[Record excerpts Boundary: Start]
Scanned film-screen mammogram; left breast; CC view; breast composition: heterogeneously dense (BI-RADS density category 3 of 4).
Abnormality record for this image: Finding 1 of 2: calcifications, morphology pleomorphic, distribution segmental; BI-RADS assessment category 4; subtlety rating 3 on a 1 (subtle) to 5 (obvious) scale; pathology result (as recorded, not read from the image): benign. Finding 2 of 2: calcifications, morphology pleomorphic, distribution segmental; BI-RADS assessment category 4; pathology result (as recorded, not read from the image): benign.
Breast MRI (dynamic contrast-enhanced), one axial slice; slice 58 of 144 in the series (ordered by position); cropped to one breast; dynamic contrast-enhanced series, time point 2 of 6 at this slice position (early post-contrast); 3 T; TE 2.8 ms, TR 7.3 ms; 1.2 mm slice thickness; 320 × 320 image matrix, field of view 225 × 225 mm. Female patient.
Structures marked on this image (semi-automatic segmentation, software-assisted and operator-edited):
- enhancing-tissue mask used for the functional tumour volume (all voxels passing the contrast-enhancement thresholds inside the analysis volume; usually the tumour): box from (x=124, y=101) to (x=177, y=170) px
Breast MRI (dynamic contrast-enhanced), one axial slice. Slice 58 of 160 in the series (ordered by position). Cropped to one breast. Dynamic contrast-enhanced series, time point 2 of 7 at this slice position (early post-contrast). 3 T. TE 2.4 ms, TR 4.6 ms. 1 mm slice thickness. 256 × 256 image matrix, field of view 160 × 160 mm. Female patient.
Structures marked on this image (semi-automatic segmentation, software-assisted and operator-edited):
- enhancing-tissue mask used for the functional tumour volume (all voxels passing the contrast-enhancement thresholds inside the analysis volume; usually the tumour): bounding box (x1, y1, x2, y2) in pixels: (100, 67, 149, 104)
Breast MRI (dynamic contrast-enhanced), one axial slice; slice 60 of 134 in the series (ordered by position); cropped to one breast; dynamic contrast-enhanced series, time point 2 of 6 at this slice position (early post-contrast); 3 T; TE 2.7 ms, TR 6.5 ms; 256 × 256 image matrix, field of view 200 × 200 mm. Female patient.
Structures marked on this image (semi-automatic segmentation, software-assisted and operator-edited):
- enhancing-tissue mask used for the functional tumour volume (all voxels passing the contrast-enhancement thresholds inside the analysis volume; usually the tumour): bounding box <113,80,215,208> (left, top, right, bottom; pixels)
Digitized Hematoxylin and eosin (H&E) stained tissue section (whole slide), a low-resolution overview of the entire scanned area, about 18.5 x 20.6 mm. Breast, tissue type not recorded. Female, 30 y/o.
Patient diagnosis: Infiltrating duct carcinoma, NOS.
[Record excerpts Boundary: End]
**Task description:**
Starting at the first line and ending at the last, retype the entries above.

**Written reply:**
Scanned film-screen mammogram; left breast; CC view; breast composition: heterogeneously dense (BI-RADS density category 3 of 4).
Abnormality record for this image: Finding 1 of 2: calcifications, morphology pleomorphic, distribution segmental; BI-RADS assessment category 4; subtlety rating 3 on a 1 (subtle) to 5 (obvious) scale; pathology result (as recorded, not read from the image): benign. Finding 2 of 2: calcifications, morphology pleomorphic, distribution segmental; BI-RADS assessment category 4; pathology result (as recorded, not read from the image): benign.
Breast MRI (dynamic contrast-enhanced), one axial slice; slice 58 of 144 in the series (ordered by position); cropped to one breast; dynamic contrast-enhanced series, time point 2 of 6 at this slice position (early post-contrast); 3 T; TE 2.8 ms, TR 7.3 ms; 1.2 mm slice thickness; 320 × 320 image matrix, field of view 225 × 225 mm. Female patient.
Structures marked on this image (semi-automatic segmentation, software-assisted and operator-edited):
- enhancing-tissue mask used for the functional tumour volume (all voxels passing the contrast-enhancement thresholds inside the analysis volume; usually the tumour): box from (x=124, y=101) to (x=177, y=170) px
Breast MRI (dynamic contrast-enhanced), one axial slice. Slice 58 of 160 in the series (ordered by position). Cropped to one breast. Dynamic contrast-enhanced series, time point 2 of 7 at this slice position (early post-contrast). 3 T. TE 2.4 ms, TR 4.6 ms. 1 mm slice thickness. 256 × 256 image matrix, field of view 160 × 160 mm. Female patient.
Structures marked on this image (semi-automatic segmentation, software-assisted and operator-edited):
- enhancing-tissue mask used for the functional tumour volume (all voxels passing the contrast-enhancement thresholds inside the analysis volume; usually the tumour): bounding box (x1, y1, x2, y2) in pixels: (100, 67, 149, 104)
Breast MRI (dynamic contrast-enhanced), one axial slice; slice 60 of 134 in the series (ordered by position); cropped to one breast; dynamic contrast-enhanced series, time point 2 of 6 at this slice position (early post-contrast); 3 T; TE 2.7 ms, TR 6.5 ms; 256 × 256 image matrix, field of view 200 × 200 mm. Female patient.
Structures marked on this image (semi-automatic segmentation, software-assisted and operator-edited):
- enhancing-tissue mask used for the functional tumour volume (all voxels passing the contrast-enhancement thresholds inside the analysis volume; usually the tumour): bounding box <113,80,215,208> (left, top, right, bottom; pixels)
Digitized Hematoxylin and eosin (H&E) stained tissue section (whole slide), a low-resolution overview of the entire scanned area, about 18.5 x 20.6 mm. Breast, tissue type not recorded. Female, 30 y/o.
Patient diagnosis: Infiltrating duct carcinoma, NOS.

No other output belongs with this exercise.